§ **Text shown**
In Dugin's view the direction in which liberalism was heading, the true 'eschatology' of liberalism - 'post modernism' - was freedom from the last contact with the real world, a freedom that could be symbolised by 'virtual reality.' The individual enters into a world of his or her own making (or more likely chooses a world of someone else's making) and in that world he or she can be whatever they want to be at that particular moment. 

Which brings me to Heidegger. Dugin says that each of the major political theories - Liberalism, Communism, Fascism and his own fourth theory - has its own 'subject'. In the case of Liberalism it is the individual, in Communism it is class, in Fascism he separates Italian Fascism from German National Socialism. For Italian Fascism it is the state and in National Socialism it is race. In the case of the Fourth Political Theory, it is 'dasein.'

The term 'dasein' was not of course invented or first introduced in philosophy by Heidegger but it is very closely associated with him. Henry Corbin, the specialist in Iranian philosophy who was the first person to translate Heidegger into French, rendered it as 'human reality.' Another translation that has been proposed is 'being in the world.' Being, in this case human being, that is situated in the world, I would say, using a term Heidegger would never use though I suspect he wouldn't have disagreed with it, created by God. Or the gods. Heidegger declared that to be an issue as yet undecided. (8)

(8)  Martin Heidegger: Contributions to Philosophy - The event, translated by Richard Rojcewicz and Daniella Vallega-Neu, Indiana University Press, 2012, p.345. I discuss the relation between Heidegger and Dugin in Peter Brooke: 'Absolute Beginner - A review of Alexander Dugin: Martin Heidegger - The Philosophy of Another Beginning, Arlington VA, Radix/Washington Summit, 2014', Heidegger Review, No. 3, October 2016, accessible on my website at http://www.peterbrooke.org/politics-and-theology/heidegger/

But it is also of course the world as formed in a particular human collectivity, culture or civilisation - Islamic, Buddhist, animist, Catholic, Orthodox, Jewish, Confucian or whatever. Even perhaps, as many of these tendencies would understand Western civilisation, Nihilist. While rejecting nationalism and racism (in its widest sense - 'the very ideology of progress is racist') Dugin enthusiastically advocates:

'a positive attitude toward the ethnos, an ethnocentrism directed toward that type of existence which is formed within the structure of the ethnos itself, and which remains intact throughout a variety of stages, including the highly differentiated types of societies which a people may develop in the course of their history. This topic has found deep resonance in certain philosophical directions of the Conservative Revolution (for instance, Carl Schmitt and his theory of ‘the rights of peoples’, in Adam Müller, Arthur Moeller van den Bruck, and so on) or the German school of ethnic sociology (Wilhelm Mühlmann, Richard Thurnwald, and others). Ethnos is the greatest value of the Fourth Political Theory as a cultural phenomenon; as a community of language, religious belief, daily life, and the sharing of resources and goals; as an organic entity written into an ‘accommodating landscape’ (Lev Gumilev); as a refined system for constructing models for married life; as an always-unique means of establishing a relationship with the outside world; as the matrix of the ‘lifeworld’ (Edmund Husserl); and as the source of all the ‘language-games’ (Ludwig Wittgenstein). Of course, ethnicity was not the focal point either in National Socialism, or in Fascism. Yet, liberalism as an ideology, calling for the liberation from all forms of collective identity in general, is entirely incompatible with the ethnos and ethnocentrism, and is an expression of a systemic theoretical and technological ethnocide.' (p.46) (9)

(9)  We can note in this context his book Ethnos and Society, translated by Michael Millerman, London, Arktos, 2018.

The great advantage of 'Empire' over 'nation', of course, is that, as in the case of the Russian Federation, it can accommodate many different ethnic groups.

§ **Material supplied**
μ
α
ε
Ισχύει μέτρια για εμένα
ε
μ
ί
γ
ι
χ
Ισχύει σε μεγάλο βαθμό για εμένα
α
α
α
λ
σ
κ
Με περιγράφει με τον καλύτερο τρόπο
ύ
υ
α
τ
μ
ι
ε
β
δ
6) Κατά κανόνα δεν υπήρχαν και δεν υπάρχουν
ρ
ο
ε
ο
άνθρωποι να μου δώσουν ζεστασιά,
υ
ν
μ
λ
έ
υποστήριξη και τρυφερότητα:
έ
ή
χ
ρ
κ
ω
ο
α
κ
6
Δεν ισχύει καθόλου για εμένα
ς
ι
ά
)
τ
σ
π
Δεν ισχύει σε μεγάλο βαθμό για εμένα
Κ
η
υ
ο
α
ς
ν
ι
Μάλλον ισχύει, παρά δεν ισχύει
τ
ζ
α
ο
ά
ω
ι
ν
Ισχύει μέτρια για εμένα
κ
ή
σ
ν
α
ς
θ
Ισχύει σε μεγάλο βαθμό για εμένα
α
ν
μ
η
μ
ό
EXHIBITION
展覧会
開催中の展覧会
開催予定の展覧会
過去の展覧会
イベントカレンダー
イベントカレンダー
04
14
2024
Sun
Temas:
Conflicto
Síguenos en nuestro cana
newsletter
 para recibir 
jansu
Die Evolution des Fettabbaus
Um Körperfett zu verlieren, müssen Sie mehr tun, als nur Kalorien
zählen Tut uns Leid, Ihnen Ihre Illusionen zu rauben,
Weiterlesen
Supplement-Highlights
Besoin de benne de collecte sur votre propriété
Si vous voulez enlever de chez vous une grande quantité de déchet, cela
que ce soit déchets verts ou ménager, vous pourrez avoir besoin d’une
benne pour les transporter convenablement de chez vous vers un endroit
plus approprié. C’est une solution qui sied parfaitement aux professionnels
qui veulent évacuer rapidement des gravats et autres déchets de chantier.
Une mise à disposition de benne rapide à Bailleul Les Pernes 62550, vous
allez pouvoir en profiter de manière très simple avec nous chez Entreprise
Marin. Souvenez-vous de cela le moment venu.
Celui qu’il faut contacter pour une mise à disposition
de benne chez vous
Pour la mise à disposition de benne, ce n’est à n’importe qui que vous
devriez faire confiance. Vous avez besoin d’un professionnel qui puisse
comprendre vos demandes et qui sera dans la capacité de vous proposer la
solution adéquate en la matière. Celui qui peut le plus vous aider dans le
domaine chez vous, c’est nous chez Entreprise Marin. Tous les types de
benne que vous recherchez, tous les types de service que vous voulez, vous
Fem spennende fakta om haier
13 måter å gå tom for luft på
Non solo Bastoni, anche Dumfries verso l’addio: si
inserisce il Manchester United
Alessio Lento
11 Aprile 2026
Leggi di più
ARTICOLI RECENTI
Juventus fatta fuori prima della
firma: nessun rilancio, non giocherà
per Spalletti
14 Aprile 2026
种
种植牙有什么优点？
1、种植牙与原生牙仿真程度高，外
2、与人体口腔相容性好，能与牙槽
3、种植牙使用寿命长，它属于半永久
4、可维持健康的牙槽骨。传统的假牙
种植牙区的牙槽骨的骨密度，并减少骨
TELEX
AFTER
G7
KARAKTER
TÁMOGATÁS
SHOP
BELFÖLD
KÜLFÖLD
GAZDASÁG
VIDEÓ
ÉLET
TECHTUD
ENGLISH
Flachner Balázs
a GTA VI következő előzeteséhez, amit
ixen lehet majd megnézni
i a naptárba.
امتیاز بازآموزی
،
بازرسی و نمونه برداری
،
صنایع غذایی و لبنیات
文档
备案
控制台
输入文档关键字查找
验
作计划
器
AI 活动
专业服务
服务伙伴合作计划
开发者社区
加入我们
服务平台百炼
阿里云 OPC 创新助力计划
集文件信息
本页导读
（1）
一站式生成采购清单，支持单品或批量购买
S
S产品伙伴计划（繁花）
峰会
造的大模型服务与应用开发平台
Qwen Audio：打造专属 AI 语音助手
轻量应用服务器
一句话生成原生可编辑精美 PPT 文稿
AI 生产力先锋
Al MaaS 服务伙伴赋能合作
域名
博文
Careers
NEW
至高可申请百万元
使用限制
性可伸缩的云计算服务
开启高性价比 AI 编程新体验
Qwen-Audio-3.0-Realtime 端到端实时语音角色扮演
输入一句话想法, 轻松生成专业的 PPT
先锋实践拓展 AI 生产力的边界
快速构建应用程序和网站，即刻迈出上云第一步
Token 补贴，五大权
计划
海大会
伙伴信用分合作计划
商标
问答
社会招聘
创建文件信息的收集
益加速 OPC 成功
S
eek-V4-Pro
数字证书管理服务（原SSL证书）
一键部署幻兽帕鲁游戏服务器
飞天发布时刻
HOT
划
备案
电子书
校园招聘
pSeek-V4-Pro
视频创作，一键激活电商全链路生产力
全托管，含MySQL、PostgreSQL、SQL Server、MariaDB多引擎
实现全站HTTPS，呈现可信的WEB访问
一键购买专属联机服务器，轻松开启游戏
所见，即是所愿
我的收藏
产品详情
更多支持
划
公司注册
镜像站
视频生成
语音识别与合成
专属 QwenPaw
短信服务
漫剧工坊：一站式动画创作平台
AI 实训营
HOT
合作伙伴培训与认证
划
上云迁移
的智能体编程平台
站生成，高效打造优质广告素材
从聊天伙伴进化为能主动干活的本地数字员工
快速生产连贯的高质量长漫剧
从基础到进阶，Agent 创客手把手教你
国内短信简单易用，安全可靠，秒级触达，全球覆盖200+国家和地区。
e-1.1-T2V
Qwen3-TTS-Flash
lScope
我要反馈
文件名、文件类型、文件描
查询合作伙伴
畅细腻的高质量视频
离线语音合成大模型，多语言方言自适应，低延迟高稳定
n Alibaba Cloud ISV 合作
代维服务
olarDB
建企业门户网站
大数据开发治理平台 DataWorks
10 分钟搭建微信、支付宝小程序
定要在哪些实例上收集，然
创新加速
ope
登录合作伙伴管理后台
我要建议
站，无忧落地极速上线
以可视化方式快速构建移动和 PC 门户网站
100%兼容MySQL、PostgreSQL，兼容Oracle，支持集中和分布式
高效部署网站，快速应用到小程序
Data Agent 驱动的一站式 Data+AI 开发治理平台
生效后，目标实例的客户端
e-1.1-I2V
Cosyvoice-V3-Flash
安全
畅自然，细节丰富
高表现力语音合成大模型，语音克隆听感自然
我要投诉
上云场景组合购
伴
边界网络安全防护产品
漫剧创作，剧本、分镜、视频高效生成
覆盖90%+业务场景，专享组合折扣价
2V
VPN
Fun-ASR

§ **Your instructions**
Answer these from the text on Dugin and Heidegger:
1. What does Dugin name as the 'subject' of the Fourth Political Theory?
2. How did Henry Corbin render 'dasein'?
3. What is the great advantage of 'Empire' over 'nation'?

§ **Your response**
1. 'Dasein.'
2. As 'human reality.'
3. It can accommodate many different ethnic groups, as in the case of the Russian Federation.